Many motorists in Delaware and Chester counties take for granted their health, lives and vehicles until they end up in truck accidents. Commercial vehicles are significantly larger than passenger cars, and the potential for serious injuries, loss of life and extensive property damage is high. Although you may have never been involved in one before, they are serious events you should not make light of.
There are many factors that lead to truck accidents. Some of them include driver inexperience, mechanical issues, trucker fatigue and driver behavior. To better understand the dangers you face when on the roads with truckers, review the following information about two types of truck accident injuries.
Some truck accidents cause extensive damage to fuel tanks, which can lead to fires and explosions. Victims often suffer second- and third-degree burns and disfigurement when the fuel tanks of commercial vehicles catch on fire. Burn victims often face challenging recoveries, disfigurement and loss of normal nerve function.
Traumatic brain trauma
Accidents that involve trucks slamming into the back of passenger vehicles create enough force to slam the brains of victims against their skulls. This forceful movement often causes severe bruising to the brain that can cause swelling, bleeding and other damage. The signs of traumatic brain injury are not always immediately obvious in truck and car accidents; sometimes the only symptoms are nausea, confusion, memory-loss and diminished cognitive function.
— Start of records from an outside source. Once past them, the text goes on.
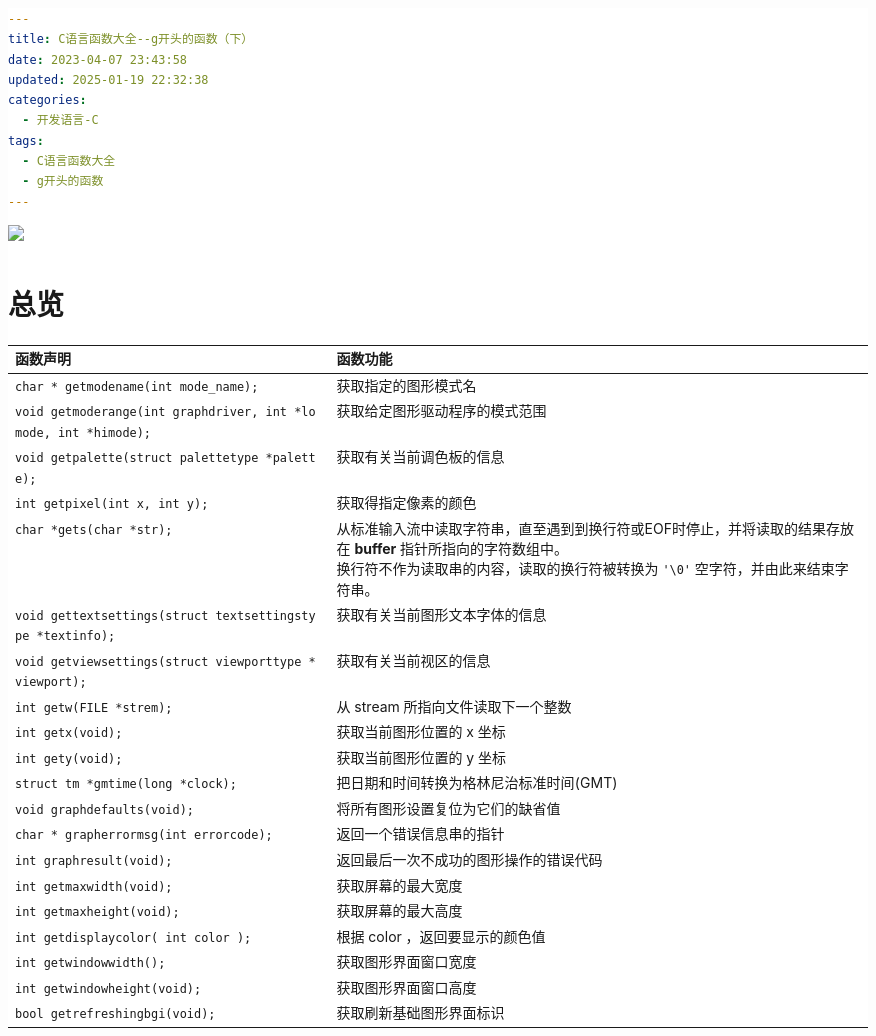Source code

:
 ```yaml
---
title: C语言函数大全--g开头的函数（下）
date: 2023-04-07 23:43:58
updated: 2025-01-19 22:32:38
categories:
  - 开发语言-C
tags:
  - C语言函数大全
  - g开头的函数
---
```


![](/images/cplus-logo.png)

# 总览
| 函数声明 |  函数功能  |
|:--|:--|
| `char * getmodename(int mode_name);`| 获取指定的图形模式名 |
| `void getmoderange(int graphdriver, int *lomode, int *himode);`|  获取给定图形驱动程序的模式范围 |
|`void getpalette(struct palettetype *palette);` | 获取有关当前调色板的信息  |
|`int getpixel(int x, int y);` | 获取得指定像素的颜色  |
|`char *gets(char *str);` |  从标准输入流中读取字符串，直至遇到到换行符或EOF时停止，并将读取的结果存放在 **buffer** 指针所指向的字符数组中。<br/> 换行符不作为读取串的内容，读取的换行符被转换为 `'\0'` 空字符，并由此来结束字符串。 |
|`void gettextsettings(struct textsettingstype *textinfo);` |  获取有关当前图形文本字体的信息 |
| `void getviewsettings(struct viewporttype *viewport);`| 获取有关当前视区的信息  |
|`int getw(FILE *strem);` |  从 stream 所指向文件读取下一个整数 |
| `int getx(void);`|  获取当前图形位置的 x 坐标 |
| `int gety(void);` |  获取当前图形位置的 y 坐标 |
|`struct tm *gmtime(long *clock);` | 把日期和时间转换为格林尼治标准时间(GMT)  |
|`void graphdefaults(void);` |  将所有图形设置复位为它们的缺省值 |
|`char * grapherrormsg(int errorcode);` | 返回一个错误信息串的指针  |
|`int graphresult(void);` |  返回最后一次不成功的图形操作的错误代码 |
| `int getmaxwidth(void);`| 获取屏幕的最大宽度  |
| `int getmaxheight(void);`| 获取屏幕的最大高度  |
|`int getdisplaycolor( int color );` |  根据 color ，返回要显示的颜色值  |
|`int getwindowwidth();` |  获取图形界面窗口宽度 |
|`int getwindowheight(void);` |  获取图形界面窗口高度 |
| `bool getrefreshingbgi(void);`|  获取刷新基础图形界面标识 |
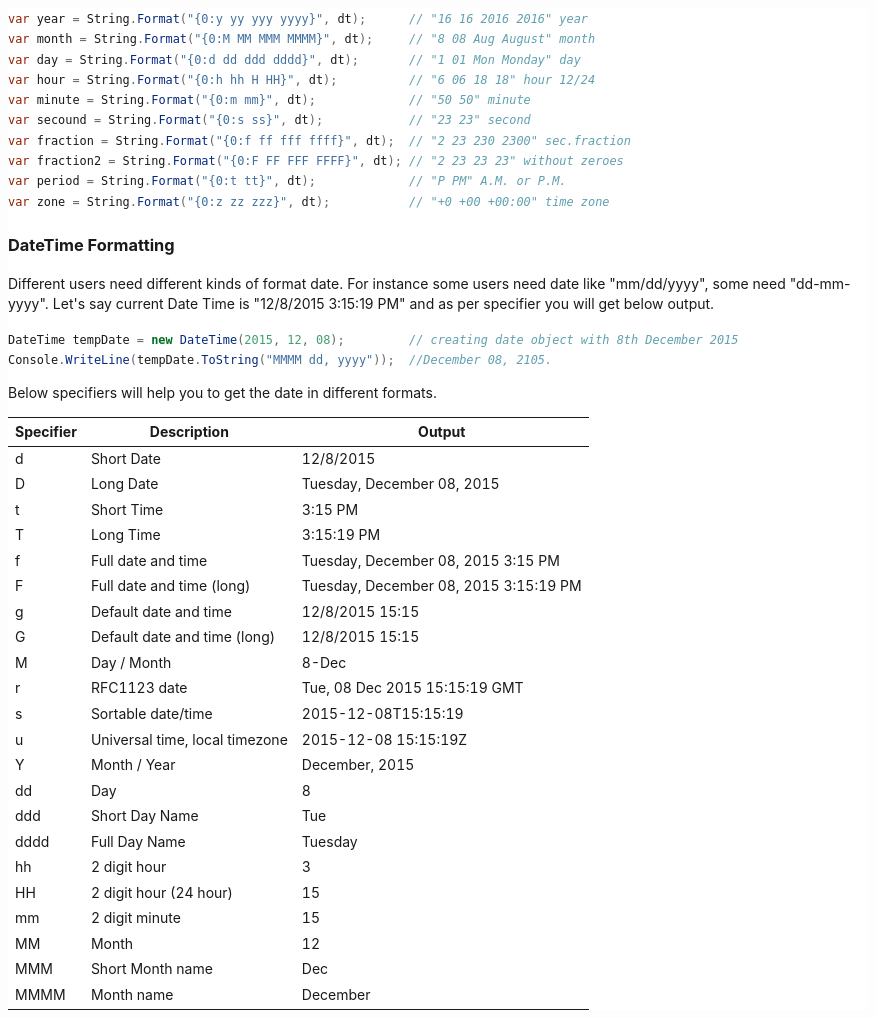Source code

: 
```csharp
var year = String.Format("{0:y yy yyy yyyy}", dt);      // "16 16 2016 2016" year
var month = String.Format("{0:M MM MMM MMMM}", dt);     // "8 08 Aug August" month
var day = String.Format("{0:d dd ddd dddd}", dt);       // "1 01 Mon Monday" day
var hour = String.Format("{0:h hh H HH}", dt);          // "6 06 18 18" hour 12/24
var minute = String.Format("{0:m mm}", dt);             // "50 50" minute
var secound = String.Format("{0:s ss}", dt);            // "23 23" second
var fraction = String.Format("{0:f ff fff ffff}", dt);  // "2 23 230 2300" sec.fraction
var fraction2 = String.Format("{0:F FF FFF FFFF}", dt); // "2 23 23 23" without zeroes
var period = String.Format("{0:t tt}", dt);             // "P PM" A.M. or P.M.
var zone = String.Format("{0:z zz zzz}", dt);           // "+0 +00 +00:00" time zone
```
### DateTime Formatting

Different users need different kinds of  format date. For instance some users need date like "mm/dd/yyyy", some need "dd-mm-yyyy". Let's say current Date Time is "12/8/2015 3:15:19 PM" and as per specifier you will get below output.
```csharp
DateTime tempDate = new DateTime(2015, 12, 08);         // creating date object with 8th December 2015  
Console.WriteLine(tempDate.ToString("MMMM dd, yyyy"));  //December 08, 2105.  
```
Below specifiers will help you to get the date in different formats.

| Specifier | Description | Output |
| --- | --- | --- |
| d | Short Date |	12/8/2015 |
| D | Long Date |	Tuesday, December 08, 2015 |
| t | Short Time |	3:15 PM |
| T | Long Time |	3:15:19 PM |
| f | Full date and time |	Tuesday, December 08, 2015 3:15 PM |
| F | Full date and time (long) |	Tuesday, December 08, 2015 3:15:19 PM |
| g | Default date and time |	12/8/2015 15:15 |
| G | Default date and time (long) |	12/8/2015 15:15 |
| M | Day / Month |	8-Dec |
| r | RFC1123 date |	Tue, 08 Dec 2015 15:15:19 GMT |
| s | Sortable date/time |	2015-12-08T15:15:19 |
| u | Universal time, local timezone |	2015-12-08 15:15:19Z |
| Y | Month / Year |	December, 2015 |
| dd | Day | 8 |
| ddd |	Short Day Name | Tue |
| dddd |	Full Day Name |	Tuesday |
| hh | 2 digit hour | 3 |
| HH | 2 digit hour (24 hour) | 15 |
| mm | 2 digit minute | 15 |
| MM | Month |	12|
| MMM | Short Month name | Dec |
| MMMM | Month name | December |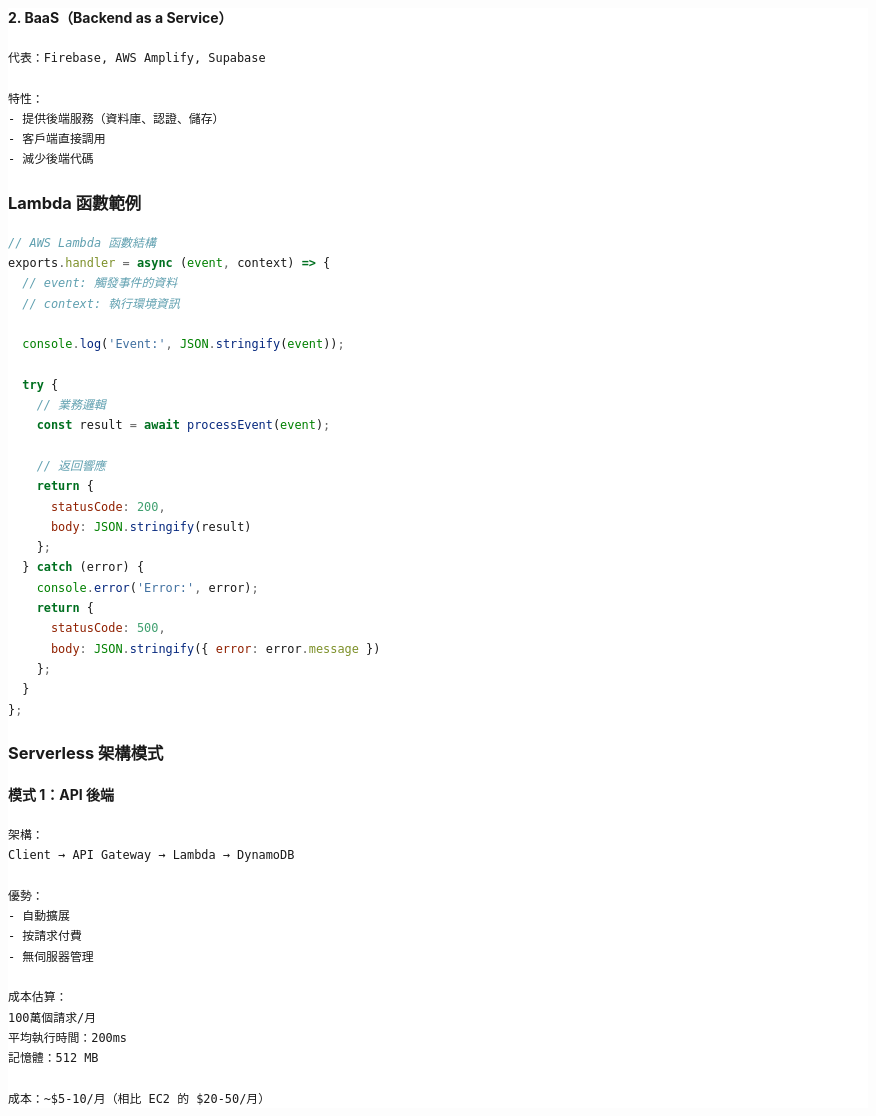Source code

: #### 2. BaaS（Backend as a Service）

```
代表：Firebase, AWS Amplify, Supabase

特性：
- 提供後端服務（資料庫、認證、儲存）
- 客戶端直接調用
- 減少後端代碼
```

### Lambda 函數範例

```javascript
// AWS Lambda 函數結構
exports.handler = async (event, context) => {
  // event: 觸發事件的資料
  // context: 執行環境資訊
  
  console.log('Event:', JSON.stringify(event));
  
  try {
    // 業務邏輯
    const result = await processEvent(event);
    
    // 返回響應
    return {
      statusCode: 200,
      body: JSON.stringify(result)
    };
  } catch (error) {
    console.error('Error:', error);
    return {
      statusCode: 500,
      body: JSON.stringify({ error: error.message })
    };
  }
};
```

### Serverless 架構模式

#### 模式 1：API 後端

```
架構：
Client → API Gateway → Lambda → DynamoDB

優勢：
- 自動擴展
- 按請求付費
- 無伺服器管理

成本估算：
100萬個請求/月
平均執行時間：200ms
記憶體：512 MB

成本：~$5-10/月（相比 EC2 的 $20-50/月）
```
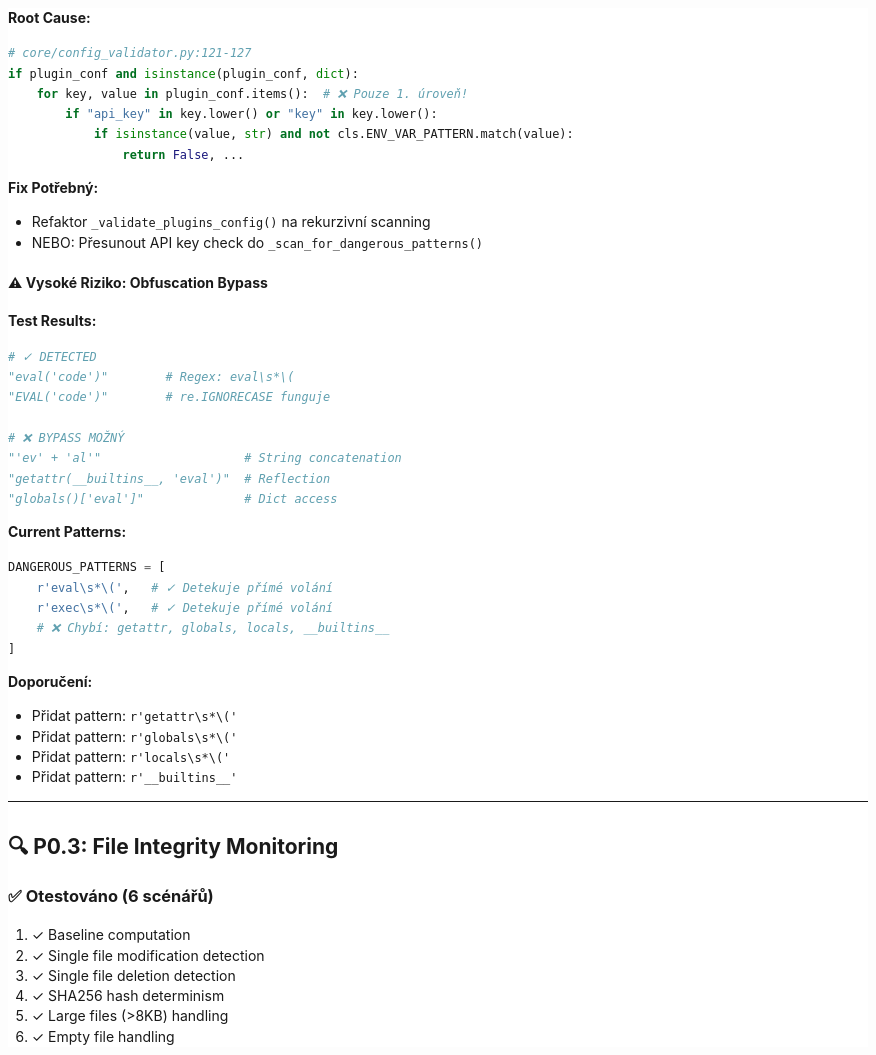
 ```python
```

**Root Cause:**
```python
# core/config_validator.py:121-127
if plugin_conf and isinstance(plugin_conf, dict):
    for key, value in plugin_conf.items():  # ❌ Pouze 1. úroveň!
        if "api_key" in key.lower() or "key" in key.lower():
            if isinstance(value, str) and not cls.ENV_VAR_PATTERN.match(value):
                return False, ...
```

**Fix Potřebný:**
- Refaktor `_validate_plugins_config()` na rekurzivní scanning
- NEBO: Přesunout API key check do `_scan_for_dangerous_patterns()`

#### ⚠️ Vysoké Riziko: Obfuscation Bypass

**Test Results:**
```python
# ✓ DETECTED
"eval('code')"        # Regex: eval\s*\(
"EVAL('code')"        # re.IGNORECASE funguje

# ❌ BYPASS MOŽNÝ
"'ev' + 'al'"                    # String concatenation
"getattr(__builtins__, 'eval')"  # Reflection
"globals()['eval']"              # Dict access
```

**Current Patterns:**
```python
DANGEROUS_PATTERNS = [
    r'eval\s*\(',   # ✓ Detekuje přímé volání
    r'exec\s*\(',   # ✓ Detekuje přímé volání
    # ❌ Chybí: getattr, globals, locals, __builtins__
]
```

**Doporučení:**
- Přidat pattern: `r'getattr\s*\('`
- Přidat pattern: `r'globals\s*\('`
- Přidat pattern: `r'locals\s*\('`
- Přidat pattern: `r'__builtins__'`

---

## 🔍 P0.3: File Integrity Monitoring

### ✅ Otestováno (6 scénářů)

1. ✓ Baseline computation
2. ✓ Single file modification detection
3. ✓ Single file deletion detection
4. ✓ SHA256 hash determinism
5. ✓ Large files (>8KB) handling
6. ✓ Empty file handling
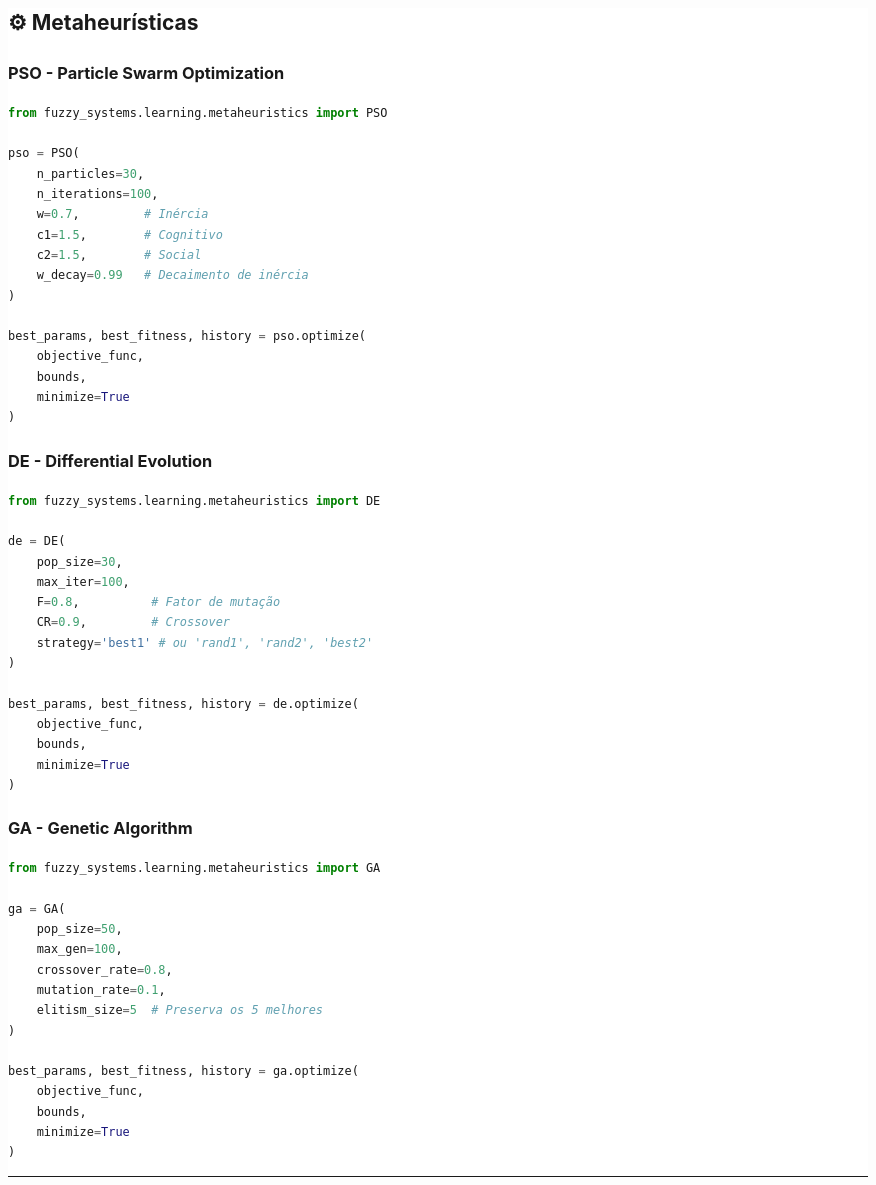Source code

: ## ⚙️ Metaheurísticas

### PSO - Particle Swarm Optimization

```python
from fuzzy_systems.learning.metaheuristics import PSO

pso = PSO(
    n_particles=30,
    n_iterations=100,
    w=0.7,         # Inércia
    c1=1.5,        # Cognitivo
    c2=1.5,        # Social
    w_decay=0.99   # Decaimento de inércia
)

best_params, best_fitness, history = pso.optimize(
    objective_func,
    bounds,
    minimize=True
)
```

### DE - Differential Evolution

```python
from fuzzy_systems.learning.metaheuristics import DE

de = DE(
    pop_size=30,
    max_iter=100,
    F=0.8,          # Fator de mutação
    CR=0.9,         # Crossover
    strategy='best1' # ou 'rand1', 'rand2', 'best2'
)

best_params, best_fitness, history = de.optimize(
    objective_func,
    bounds,
    minimize=True
)
```

### GA - Genetic Algorithm

```python
from fuzzy_systems.learning.metaheuristics import GA

ga = GA(
    pop_size=50,
    max_gen=100,
    crossover_rate=0.8,
    mutation_rate=0.1,
    elitism_size=5  # Preserva os 5 melhores
)

best_params, best_fitness, history = ga.optimize(
    objective_func,
    bounds,
    minimize=True
)
```

---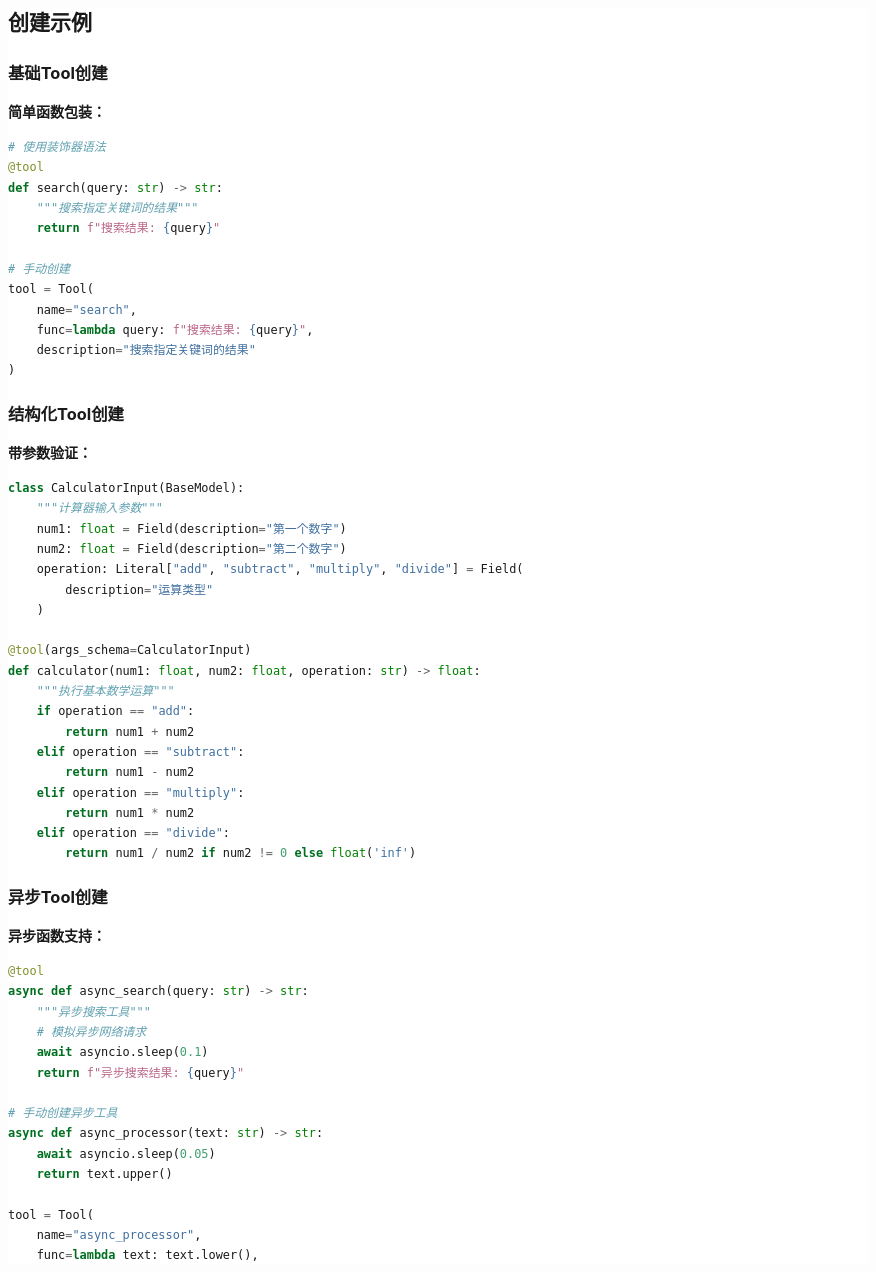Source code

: ## 创建示例

### 基础Tool创建

**简单函数包装：**
```python
# 使用装饰器语法
@tool
def search(query: str) -> str:
    """搜索指定关键词的结果"""
    return f"搜索结果: {query}"

# 手动创建
tool = Tool(
    name="search",
    func=lambda query: f"搜索结果: {query}",
    description="搜索指定关键词的结果"
)
```

### 结构化Tool创建

**带参数验证：**
```python
class CalculatorInput(BaseModel):
    """计算器输入参数"""
    num1: float = Field(description="第一个数字")
    num2: float = Field(description="第二个数字")
    operation: Literal["add", "subtract", "multiply", "divide"] = Field(
        description="运算类型"
    )

@tool(args_schema=CalculatorInput)
def calculator(num1: float, num2: float, operation: str) -> float:
    """执行基本数学运算"""
    if operation == "add":
        return num1 + num2
    elif operation == "subtract":
        return num1 - num2
    elif operation == "multiply":
        return num1 * num2
    elif operation == "divide":
        return num1 / num2 if num2 != 0 else float('inf')
```

### 异步Tool创建

**异步函数支持：**
```python
@tool
async def async_search(query: str) -> str:
    """异步搜索工具"""
    # 模拟异步网络请求
    await asyncio.sleep(0.1)
    return f"异步搜索结果: {query}"

# 手动创建异步工具
async def async_processor(text: str) -> str:
    await asyncio.sleep(0.05)
    return text.upper()

tool = Tool(
    name="async_processor",
    func=lambda text: text.lower(),
```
It is important for you to get a medical evaluation right after an accident.
Trucks and commercial vehicles are so large in comparison to passenger cars that the risk of severe injury to any area of your body is high. Besides broken bones, internal bleeding and brain injury, there is also the possibility the trauma you experience prevents you from working and engaging in your normal daily activities.
If you ever find yourself in a collision that involves a commercial vehicle, one of the first things you should do is get medical care. Even if you feel fine, you need to rule out the presence of internal injuries and less obvious trauma that can have a major impact on your health.